IslamiQ: „Beim Lesen guter Bücher wächst die Seele empor.“ Warum trifft dieses Zitat von Voltaire auf Ihr Buch zu?

Amjahid: Voltaire selbst hat in seinen Schriften sehr viel Rassismus reproduziert. Er gilt dennoch in Europa als Aufklärer. Dabei braucht es in unseren Zeiten voller Fakenews und Desinformation (vor allem von staatlicher Seite, egal ob von rechtsextremen Parteien in Deutschland, staatlichen Stellen in Russland oder der Türkei zum Beispiel) mehr Journalismus, faktenbasierte Debatten, realitätsbezogene Analysen. Das versuche ich in “Alles nur Einzelfälle?” für das Thema Polizeigewalt anzubieten: Recherche, Studien, Rekonstruktion von unzähligen Fällen.

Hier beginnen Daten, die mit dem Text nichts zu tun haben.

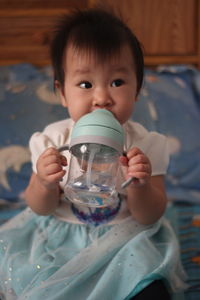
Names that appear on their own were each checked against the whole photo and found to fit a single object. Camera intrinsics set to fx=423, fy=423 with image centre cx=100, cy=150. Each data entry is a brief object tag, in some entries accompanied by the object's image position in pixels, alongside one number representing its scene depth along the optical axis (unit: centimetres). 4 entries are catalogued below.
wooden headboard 163
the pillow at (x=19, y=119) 123
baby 71
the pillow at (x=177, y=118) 127
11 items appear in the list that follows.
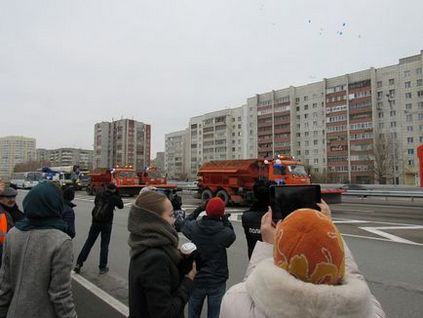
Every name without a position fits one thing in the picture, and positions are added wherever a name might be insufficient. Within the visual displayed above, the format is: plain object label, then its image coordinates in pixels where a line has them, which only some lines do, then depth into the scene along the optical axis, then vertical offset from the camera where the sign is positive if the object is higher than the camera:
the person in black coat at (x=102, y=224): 7.82 -0.97
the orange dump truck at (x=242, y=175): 20.75 -0.03
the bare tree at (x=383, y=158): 73.12 +2.94
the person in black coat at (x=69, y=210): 6.58 -0.59
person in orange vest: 4.26 -0.53
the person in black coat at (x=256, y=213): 4.47 -0.43
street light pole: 75.31 +1.54
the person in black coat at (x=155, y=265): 2.48 -0.57
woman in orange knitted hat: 1.46 -0.39
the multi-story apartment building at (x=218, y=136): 115.81 +11.14
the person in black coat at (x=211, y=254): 4.18 -0.83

IslamiQ: Ihr Buch in drei Wörtern zusammengefasst?

Amjahid: Polizeiliche True Crime.

IslamiQ: Eine spezielle Frage an Sie: Rassistische Polizeigewalt gibt es in Deutschland seit den 80ern – oft unsichtbar. Heute ist diese Gewalt gegenüber migrantische Menschen immer salonfähiger, etwa bei Palästina-Demos, rechtswidrigen Durchsuchungen oder Grenzkontrollen. Wie sollte man mit dieser offensichtlich sehr rassistischen Gewalt der Polizei umgehen?

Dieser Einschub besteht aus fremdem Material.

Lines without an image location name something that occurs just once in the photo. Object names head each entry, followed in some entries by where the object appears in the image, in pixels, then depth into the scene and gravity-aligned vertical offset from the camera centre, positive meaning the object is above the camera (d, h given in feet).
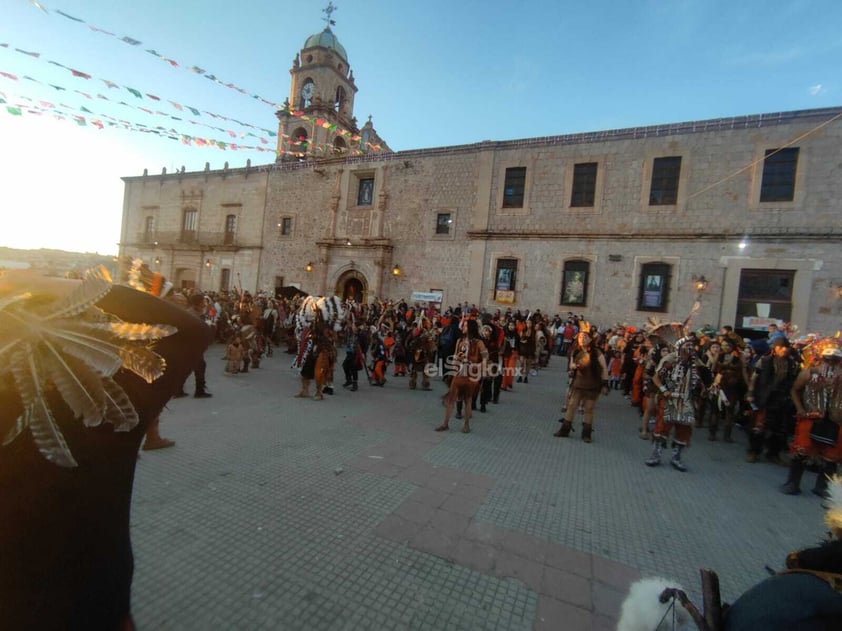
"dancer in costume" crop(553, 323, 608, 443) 21.39 -3.10
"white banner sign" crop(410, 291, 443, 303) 66.13 +2.16
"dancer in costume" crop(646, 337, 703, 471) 18.53 -3.15
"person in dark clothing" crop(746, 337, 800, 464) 20.49 -3.10
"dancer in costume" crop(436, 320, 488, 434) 21.71 -3.07
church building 47.78 +14.60
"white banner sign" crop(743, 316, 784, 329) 48.49 +2.47
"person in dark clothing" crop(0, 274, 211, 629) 3.12 -1.89
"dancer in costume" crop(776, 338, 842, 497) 16.56 -2.84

Amjahid: Ich habe mir für die Analyse in meinem Buch insbesondere zwei Fallbeispiele zu Demonstrationen und Polizeigewalt herausgesucht: die Gewalt gegen Klimademonstrant*innen und gegen Menschen, die auf pro-palästinensischen Demonstrationen ihre Meinung meist friedlich kundtun wollen. Dabei geht es darum, dass der Staat gerne die Polizei vorschickt, um mit Gewalt unliebsame Ansichten zu unterdrücken. Egal was man von diesen Ansichten hält, bleibt festzuhalten: Das geht gar nicht. Auch die Grenzkontrollen, die nun an den deutschen Grenzen durchgeführt werden ist ein Abbau des Rechtsstaat im Namen der Sicherheit und polizeilichen Aufrüstung. In ganz Europa getrieben und orchestriert von Rechtsextremisten und autoritären Einstellungen – für die man mittlerweile Parteien wie die AfD gar nicht mehr braucht. Individuell heißt es deswegen: Auf sich aufpassen, kritisch und solidarisch bleiben. Mir war es wichtig, am Ende des Buchs Tipps aufzuschreiben wie man sich schützen kann, um weiter in einer freien Gesellschaft leben zu können.

Leserkommentare

Minimalist sagt:
Liebend gerne würde ich vom gleichen Autor und Journalisten auch ein aufklärerisches Buch zum Thema "Polizeiliche True Crime" in islamischen Ländern und Islam-Republiken lesen. Da dürften der Leserschaft bei faktenbasierter und realitätsbezogener Gesellschaftsanalyse erst recht die Haare zu Berge stehen und das Hören und Sehen vergehen. Das System hinter der islamisch gesteuerten Polizeigewalt - durch autokratische Scharia-Justiz und strenge Polit-Geistlichkeit abgesichert - lässt Muslime und Ungläubige vor Entsetzen regelrecht erschaudern. Hat der deutsch-marokkanische Autor, der viele Auszeichnungen erhielt, dafür auch wirksame Tipps? Mohamed Amjahid (36) bezeichnet sich selber als "queere Person" und "Atheisten" - was viel Mut und Selbstbewusstsein zeigt. Auf weitere Buchveröffentlichungen von ihm darf man gespannt sein.
28.10.24
18:37
Grege sagt:
Polizeigewalt ist natürlich ein schlimmes Vergehen, was in einem Rechtsstaat geahndet werden muss, insbesondere, wenn es über Einzelfälle hinausgeht. Islamrassismus und islamischer Terrrorismus gehen ebenso über Einzelfällte aus, was jedoch von Islamvertretern bestritten wird. Im Gegenteil. Diese Personen werden der Islamfeindlichkeit auch islamiq.de der Islamfeindlichkeit bezichtitgt. Islamische Vertreter und islamische Medien können nicht einerseits Aufmerksamkeit für fremdenfeindliche Vergehen einfordern, auf der anderen Seite den islamischen Extremismus als Einzelfall abtun. Das nennt man auch mit zweierlei Maß messen.